Transcription is under tight regulatory control. Core promoter surrounding transcriptional start site (TSS) controls transcription initiation. As a functional important component in the genome, the core promoter must be under evolutionary selection to adjust gene expression level for better adaptation to different environments. While the basic structure of core promoter has been extensively studied, little is known for core promoter diversity in the human population and its relationship with diseases.

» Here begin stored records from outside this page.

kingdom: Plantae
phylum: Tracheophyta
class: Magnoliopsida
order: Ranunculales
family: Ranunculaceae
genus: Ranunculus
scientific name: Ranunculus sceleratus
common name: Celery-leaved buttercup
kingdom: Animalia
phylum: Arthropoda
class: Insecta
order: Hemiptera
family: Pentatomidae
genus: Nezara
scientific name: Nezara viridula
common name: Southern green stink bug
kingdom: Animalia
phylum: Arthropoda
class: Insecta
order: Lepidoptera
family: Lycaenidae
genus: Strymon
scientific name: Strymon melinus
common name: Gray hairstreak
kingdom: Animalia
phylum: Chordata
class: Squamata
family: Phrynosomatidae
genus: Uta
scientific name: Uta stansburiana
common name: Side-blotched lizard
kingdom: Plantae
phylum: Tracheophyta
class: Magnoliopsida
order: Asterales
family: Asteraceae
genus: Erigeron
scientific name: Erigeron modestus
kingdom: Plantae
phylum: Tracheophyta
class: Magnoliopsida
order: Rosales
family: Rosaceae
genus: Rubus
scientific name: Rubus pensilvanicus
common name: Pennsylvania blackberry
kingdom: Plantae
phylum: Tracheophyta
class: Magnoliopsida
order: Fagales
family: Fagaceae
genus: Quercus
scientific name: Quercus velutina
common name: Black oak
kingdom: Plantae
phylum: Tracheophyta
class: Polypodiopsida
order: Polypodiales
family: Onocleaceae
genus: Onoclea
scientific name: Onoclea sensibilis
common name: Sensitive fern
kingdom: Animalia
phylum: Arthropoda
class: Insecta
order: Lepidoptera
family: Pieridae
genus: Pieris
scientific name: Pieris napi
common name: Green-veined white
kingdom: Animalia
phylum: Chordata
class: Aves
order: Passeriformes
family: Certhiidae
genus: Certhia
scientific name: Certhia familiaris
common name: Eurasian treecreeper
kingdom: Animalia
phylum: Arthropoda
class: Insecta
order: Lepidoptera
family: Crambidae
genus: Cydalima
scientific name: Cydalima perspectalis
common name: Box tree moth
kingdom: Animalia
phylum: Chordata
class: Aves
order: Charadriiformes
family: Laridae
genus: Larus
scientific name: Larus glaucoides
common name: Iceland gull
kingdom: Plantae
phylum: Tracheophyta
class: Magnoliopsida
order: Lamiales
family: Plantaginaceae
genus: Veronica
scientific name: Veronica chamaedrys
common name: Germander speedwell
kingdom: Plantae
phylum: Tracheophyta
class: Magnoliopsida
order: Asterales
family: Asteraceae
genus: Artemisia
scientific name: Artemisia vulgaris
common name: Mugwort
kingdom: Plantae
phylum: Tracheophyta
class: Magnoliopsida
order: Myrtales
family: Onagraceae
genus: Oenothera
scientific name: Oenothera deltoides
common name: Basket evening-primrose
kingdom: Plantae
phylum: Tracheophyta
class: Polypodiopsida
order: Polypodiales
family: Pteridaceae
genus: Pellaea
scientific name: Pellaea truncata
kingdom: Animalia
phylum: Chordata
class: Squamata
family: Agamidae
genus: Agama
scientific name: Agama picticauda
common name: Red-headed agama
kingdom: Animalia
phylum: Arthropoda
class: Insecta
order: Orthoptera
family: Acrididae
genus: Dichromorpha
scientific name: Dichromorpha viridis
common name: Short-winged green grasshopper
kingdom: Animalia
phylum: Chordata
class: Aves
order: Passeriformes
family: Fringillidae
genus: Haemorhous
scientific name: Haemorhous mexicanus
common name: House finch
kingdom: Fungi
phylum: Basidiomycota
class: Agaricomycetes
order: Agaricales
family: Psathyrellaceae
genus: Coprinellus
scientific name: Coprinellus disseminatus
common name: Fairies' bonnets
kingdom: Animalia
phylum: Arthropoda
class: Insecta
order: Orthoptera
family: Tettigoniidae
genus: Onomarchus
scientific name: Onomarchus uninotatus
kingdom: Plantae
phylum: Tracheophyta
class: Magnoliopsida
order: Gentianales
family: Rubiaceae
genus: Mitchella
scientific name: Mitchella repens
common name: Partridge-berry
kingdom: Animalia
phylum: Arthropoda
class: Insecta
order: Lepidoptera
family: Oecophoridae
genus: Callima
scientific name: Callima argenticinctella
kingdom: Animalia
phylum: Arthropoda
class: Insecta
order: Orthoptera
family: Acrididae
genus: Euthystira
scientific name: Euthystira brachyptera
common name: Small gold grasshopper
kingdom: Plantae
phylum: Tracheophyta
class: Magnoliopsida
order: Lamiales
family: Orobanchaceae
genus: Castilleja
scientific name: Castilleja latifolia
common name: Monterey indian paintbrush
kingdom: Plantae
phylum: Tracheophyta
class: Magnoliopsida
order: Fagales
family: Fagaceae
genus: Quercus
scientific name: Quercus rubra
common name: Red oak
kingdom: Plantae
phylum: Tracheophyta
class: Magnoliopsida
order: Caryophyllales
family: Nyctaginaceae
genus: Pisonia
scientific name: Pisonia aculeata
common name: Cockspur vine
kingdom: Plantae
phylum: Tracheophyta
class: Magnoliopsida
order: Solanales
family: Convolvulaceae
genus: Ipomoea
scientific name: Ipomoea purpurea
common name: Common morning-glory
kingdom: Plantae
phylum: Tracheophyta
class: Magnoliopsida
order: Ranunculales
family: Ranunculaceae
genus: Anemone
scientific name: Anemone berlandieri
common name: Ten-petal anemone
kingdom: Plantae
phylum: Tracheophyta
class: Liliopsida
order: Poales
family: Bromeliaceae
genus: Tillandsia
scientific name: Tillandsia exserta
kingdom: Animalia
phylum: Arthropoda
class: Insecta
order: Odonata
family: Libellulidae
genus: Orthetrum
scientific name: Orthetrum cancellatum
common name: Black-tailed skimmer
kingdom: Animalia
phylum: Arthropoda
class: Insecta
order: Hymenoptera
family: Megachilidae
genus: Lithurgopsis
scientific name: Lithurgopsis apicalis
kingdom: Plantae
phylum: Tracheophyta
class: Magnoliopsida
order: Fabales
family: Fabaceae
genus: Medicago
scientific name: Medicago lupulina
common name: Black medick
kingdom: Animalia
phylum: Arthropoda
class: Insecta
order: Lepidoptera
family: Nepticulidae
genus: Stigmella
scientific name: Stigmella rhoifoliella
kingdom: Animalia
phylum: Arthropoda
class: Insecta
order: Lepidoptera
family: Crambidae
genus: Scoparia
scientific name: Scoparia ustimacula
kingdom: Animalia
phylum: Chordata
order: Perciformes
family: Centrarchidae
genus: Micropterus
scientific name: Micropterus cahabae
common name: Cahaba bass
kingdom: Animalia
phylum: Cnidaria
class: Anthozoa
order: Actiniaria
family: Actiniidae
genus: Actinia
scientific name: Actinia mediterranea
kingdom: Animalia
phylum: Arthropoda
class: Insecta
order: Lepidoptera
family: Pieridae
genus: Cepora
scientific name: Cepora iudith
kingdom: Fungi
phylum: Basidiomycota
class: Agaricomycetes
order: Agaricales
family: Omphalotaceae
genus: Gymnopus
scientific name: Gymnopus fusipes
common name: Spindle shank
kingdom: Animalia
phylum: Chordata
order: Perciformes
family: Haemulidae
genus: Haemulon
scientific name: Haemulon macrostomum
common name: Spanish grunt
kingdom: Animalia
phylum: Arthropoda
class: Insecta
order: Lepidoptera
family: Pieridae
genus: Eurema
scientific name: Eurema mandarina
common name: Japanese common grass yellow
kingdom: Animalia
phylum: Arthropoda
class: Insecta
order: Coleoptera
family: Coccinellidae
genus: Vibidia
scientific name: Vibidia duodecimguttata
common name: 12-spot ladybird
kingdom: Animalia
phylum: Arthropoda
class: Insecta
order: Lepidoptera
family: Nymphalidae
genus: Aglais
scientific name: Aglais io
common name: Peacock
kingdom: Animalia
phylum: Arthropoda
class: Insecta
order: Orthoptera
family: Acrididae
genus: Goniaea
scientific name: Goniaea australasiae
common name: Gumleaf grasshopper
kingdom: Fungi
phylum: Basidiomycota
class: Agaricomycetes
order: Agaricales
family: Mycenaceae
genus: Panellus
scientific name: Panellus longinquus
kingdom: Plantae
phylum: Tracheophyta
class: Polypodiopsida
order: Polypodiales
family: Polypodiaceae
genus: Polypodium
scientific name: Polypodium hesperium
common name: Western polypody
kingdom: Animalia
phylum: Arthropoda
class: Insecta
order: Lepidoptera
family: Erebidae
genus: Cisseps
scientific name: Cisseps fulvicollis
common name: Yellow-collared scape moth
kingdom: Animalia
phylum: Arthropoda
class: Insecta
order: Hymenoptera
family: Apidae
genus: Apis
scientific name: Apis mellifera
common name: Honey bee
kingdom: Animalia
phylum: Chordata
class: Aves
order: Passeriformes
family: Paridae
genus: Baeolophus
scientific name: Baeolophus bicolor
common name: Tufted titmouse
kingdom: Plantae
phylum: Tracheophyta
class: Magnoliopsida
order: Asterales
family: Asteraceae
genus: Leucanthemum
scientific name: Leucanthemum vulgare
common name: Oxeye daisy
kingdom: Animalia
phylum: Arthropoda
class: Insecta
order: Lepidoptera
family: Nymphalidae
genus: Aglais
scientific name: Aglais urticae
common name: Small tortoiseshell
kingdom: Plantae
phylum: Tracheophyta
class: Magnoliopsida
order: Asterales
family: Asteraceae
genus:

We analyzed human core promoter diversity by using the genomics data from 2,682 individuals of 25 worldwide human ethnic populations collected by the 1000 Genome Project. We identified 31,996 variants in the core promoter region (−100 to +100) in 12,509 human genes. Analyzing the variation data revealed the highly ethnic-specific features of core promoter variation in human population, identified the genes with highly variable core promoters and the motifs of core promoters highly affected by the variants, and the functional pathways affected by the genes with core promoter variation; eQTL analysis revealed the altered expression for the genes affected by their core promoter variation; comparison with GWAS database located 163 core promoter variants as the GWAS identified traits associated with multiple types of diseases. Data from our study highlights the highly diversified nature of core promoter in the humans, and implies that core promoter variation can play important roles in not only regulation of gene expression but also disease predisposition.
We developed this database to share with the research community the core promoter variation data generated from our study. The data should promote gene expression study and provide a reference source to identify disease-related mutations in the core promoter region.